Other stories: "Sensible Heat," "Wellness, Check," "Peaceable Assembly," "Mount Edifice," "Fancy Rats," "First Eye," "Water States." Those are all also longer stories. There are others.


Quite the comments by the Baylor women's basketball coach after their victory about jettisoning COVID testing for the Final Four. My views on health and COVID diverge greatly from those of most. But you can't tell the world that you want to "dump" testing because a portion of a tournament takes precedence. The verb is also part of the problem. Language matters, whether people like it or not. Normally they don't, because they have so little control over their language. "Dump" is flippant. Here, it's abrasive. That doesn't mean this verb is always flippant. Context is a matter of tonal shading. So is the linguistic setting.

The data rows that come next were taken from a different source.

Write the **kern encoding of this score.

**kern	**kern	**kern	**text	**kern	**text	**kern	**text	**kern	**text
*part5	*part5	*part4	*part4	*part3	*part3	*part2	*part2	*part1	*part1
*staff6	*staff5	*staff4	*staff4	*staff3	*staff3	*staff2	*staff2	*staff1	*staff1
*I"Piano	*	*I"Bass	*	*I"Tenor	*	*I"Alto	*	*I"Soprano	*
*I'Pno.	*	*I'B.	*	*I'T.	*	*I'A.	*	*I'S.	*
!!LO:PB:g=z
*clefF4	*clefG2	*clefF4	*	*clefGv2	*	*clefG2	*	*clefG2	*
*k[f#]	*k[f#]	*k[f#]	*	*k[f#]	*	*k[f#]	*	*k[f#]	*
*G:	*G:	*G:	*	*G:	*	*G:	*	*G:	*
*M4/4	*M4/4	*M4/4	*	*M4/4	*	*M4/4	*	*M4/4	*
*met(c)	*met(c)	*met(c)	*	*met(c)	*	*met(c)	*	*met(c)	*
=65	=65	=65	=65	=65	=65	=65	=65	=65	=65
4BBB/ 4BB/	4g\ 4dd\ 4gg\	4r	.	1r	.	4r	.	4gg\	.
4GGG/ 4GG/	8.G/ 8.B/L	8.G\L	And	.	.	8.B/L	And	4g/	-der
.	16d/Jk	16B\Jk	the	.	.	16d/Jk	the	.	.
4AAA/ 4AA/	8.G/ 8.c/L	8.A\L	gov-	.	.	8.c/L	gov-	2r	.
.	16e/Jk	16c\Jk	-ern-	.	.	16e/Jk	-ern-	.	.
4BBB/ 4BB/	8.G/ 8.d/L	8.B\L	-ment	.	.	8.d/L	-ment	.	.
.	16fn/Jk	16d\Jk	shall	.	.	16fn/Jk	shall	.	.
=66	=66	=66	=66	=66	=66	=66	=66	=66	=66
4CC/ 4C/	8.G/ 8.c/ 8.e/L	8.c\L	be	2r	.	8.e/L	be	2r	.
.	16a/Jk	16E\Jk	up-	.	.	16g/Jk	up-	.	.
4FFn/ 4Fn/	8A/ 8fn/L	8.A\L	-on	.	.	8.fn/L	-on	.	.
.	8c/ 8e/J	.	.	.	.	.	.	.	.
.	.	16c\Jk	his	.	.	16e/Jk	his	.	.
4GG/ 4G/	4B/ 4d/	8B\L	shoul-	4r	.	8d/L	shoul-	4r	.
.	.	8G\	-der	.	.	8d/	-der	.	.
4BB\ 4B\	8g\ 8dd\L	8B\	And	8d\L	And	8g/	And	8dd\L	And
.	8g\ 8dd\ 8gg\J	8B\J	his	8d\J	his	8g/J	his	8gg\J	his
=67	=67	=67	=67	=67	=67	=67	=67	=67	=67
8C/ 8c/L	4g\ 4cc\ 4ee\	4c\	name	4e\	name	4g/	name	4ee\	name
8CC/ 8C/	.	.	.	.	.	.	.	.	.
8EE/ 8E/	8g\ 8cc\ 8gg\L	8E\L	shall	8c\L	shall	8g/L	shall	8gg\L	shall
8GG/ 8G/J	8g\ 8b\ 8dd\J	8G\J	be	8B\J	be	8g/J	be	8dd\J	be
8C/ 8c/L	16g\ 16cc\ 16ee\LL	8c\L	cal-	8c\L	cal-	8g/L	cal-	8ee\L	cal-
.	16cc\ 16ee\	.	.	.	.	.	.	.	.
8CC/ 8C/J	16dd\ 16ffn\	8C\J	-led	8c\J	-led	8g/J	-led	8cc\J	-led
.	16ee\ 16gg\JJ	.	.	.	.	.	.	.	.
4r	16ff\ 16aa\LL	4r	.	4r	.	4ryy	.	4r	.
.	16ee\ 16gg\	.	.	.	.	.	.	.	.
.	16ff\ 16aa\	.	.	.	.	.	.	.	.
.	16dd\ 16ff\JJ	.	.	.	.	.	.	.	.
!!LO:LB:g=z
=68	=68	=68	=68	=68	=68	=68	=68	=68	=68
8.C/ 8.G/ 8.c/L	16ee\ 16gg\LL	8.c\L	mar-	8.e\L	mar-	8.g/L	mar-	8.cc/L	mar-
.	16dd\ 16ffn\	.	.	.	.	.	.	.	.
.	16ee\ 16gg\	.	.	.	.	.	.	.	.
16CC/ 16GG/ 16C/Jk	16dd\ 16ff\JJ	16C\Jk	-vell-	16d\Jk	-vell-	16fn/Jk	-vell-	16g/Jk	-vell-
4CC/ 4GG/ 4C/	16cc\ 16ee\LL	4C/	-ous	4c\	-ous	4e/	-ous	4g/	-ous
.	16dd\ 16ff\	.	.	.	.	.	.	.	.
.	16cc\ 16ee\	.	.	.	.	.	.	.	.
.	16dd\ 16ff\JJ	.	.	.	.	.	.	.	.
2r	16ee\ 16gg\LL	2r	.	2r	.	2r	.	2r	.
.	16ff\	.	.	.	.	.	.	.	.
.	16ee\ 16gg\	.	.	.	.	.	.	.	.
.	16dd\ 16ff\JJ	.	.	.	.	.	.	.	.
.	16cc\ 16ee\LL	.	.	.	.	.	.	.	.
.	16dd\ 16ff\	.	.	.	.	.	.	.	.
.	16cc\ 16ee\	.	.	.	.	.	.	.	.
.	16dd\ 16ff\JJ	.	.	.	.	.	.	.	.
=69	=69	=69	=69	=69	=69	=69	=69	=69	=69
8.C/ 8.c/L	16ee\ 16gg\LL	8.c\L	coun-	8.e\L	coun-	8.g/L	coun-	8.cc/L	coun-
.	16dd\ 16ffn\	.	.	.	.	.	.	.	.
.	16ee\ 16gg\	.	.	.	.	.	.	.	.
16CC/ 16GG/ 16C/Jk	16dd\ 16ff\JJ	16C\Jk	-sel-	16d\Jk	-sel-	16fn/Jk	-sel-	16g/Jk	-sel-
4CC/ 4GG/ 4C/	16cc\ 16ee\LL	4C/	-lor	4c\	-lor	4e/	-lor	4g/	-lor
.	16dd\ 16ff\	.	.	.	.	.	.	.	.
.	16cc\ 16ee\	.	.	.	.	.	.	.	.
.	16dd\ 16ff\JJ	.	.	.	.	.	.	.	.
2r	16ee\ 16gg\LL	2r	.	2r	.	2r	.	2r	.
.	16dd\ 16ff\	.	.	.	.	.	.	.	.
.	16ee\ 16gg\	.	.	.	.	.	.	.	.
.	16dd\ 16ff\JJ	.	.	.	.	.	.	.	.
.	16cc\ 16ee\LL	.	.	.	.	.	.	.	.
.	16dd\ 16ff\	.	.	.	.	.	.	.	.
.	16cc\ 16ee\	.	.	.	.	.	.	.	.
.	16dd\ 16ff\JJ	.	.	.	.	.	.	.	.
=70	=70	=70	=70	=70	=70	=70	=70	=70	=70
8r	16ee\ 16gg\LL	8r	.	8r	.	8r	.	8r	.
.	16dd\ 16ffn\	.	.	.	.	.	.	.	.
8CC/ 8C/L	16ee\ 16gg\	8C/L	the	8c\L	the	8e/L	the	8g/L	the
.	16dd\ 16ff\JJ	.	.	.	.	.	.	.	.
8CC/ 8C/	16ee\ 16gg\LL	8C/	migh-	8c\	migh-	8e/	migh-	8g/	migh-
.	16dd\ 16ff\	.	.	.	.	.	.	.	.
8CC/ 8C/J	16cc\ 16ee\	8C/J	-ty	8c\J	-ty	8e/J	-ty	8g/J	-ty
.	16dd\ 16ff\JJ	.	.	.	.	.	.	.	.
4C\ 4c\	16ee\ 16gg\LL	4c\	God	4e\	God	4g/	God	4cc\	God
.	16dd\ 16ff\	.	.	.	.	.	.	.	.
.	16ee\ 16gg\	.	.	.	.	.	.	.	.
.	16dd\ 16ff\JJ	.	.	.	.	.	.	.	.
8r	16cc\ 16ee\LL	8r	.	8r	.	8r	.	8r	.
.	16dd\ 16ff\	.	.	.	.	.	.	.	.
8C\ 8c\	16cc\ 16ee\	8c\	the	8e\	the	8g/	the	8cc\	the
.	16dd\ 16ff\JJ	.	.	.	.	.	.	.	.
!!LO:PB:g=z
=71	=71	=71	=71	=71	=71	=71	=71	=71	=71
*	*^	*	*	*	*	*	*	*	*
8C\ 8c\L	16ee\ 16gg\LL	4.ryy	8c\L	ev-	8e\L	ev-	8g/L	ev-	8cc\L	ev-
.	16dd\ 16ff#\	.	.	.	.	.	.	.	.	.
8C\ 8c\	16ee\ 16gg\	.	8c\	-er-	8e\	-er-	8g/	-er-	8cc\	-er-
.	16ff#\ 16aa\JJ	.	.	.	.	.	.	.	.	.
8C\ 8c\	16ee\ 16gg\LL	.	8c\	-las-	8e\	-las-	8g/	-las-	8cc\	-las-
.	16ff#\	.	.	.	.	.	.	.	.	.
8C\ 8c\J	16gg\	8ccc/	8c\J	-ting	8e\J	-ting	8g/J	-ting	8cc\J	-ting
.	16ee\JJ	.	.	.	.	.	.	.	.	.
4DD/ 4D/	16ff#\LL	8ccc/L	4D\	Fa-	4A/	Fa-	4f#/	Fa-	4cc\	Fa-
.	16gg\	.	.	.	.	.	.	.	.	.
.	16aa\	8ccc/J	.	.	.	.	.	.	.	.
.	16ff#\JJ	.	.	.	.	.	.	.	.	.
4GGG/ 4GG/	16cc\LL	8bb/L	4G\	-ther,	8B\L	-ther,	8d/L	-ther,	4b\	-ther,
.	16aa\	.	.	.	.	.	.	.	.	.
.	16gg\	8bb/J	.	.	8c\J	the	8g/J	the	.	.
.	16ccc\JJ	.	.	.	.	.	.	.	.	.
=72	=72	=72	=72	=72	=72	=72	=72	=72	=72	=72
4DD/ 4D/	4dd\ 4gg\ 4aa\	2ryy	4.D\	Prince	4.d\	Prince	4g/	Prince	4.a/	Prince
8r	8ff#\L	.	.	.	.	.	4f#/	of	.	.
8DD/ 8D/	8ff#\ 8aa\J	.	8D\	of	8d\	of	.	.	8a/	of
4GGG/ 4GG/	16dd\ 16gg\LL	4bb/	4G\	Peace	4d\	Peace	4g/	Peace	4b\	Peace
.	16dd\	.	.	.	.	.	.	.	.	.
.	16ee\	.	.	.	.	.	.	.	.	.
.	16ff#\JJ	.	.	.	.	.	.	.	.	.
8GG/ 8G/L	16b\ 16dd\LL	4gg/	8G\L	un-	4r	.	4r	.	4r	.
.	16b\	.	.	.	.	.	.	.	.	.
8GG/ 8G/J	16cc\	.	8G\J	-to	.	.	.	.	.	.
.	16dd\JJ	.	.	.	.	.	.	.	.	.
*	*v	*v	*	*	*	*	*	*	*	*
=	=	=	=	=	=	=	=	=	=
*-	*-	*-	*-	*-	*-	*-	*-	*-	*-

Saw a poll where people were asked how many unarmed Black citizens they believed were killed annually by the police. The majority picked the option that the number was in the thousands. Which is probably along the lines of what the number of deer shot each year is, right? Rather than a dozen, or whatever the exact number was. What a terrifying time this is, where we wield so much hate, revel in mob rule, as we go around in such darkness, so uninformed. I liken it to large chunks of society being like someone in a car, who enters the vehicle staggeringly drunk, then floors it with their eyes closed, running down who they run down, making others dive for cover. And then thinking they're a hero and that they've done right. When confronted, in whatever form that takes, they'll drink more, drive more, all but pluck out their eyes, speed faster. That mode of driving is the societal norm now. It's how we "navigate" the freeways of thought, discussion, conduct ourselves in the public sphere, which are these social media platforms, and which are also all that anyone reads now, for a variety of reasons, including that an industry fails to provide much of anything worth reading.


Hills matter to me. I guess that's a funny thing to say. There is the myth of Sisyphus, pushing his boulder up the hill, always having it roll back down, so that he must start again. I don't look at my personal hill that way. I try not to. I look at it as the tallest mountain a person has ever faced. Which no one else would even try to mount. My boulder does not roll back down, as if I've come to the cusp and been thwarted. I climb through clouds. I climb through snow. I climb through gales. When a limb dies, I hack it off, and regrow myself. My summit is not the top of the slope. It's something beyond. I don't retreat. I don't regather. I don't take the breather. I ascend. I think of that song by the Loft, "Up the Hill and Down the Slope." I think of how when I start going down the other side, it's going to be a huge, sprawling expanse. And having climbed so high, there will be that much more ground that I cover as I greet and explore, and explode into, the other side. And that will change the world. Until then, I just keep climbing.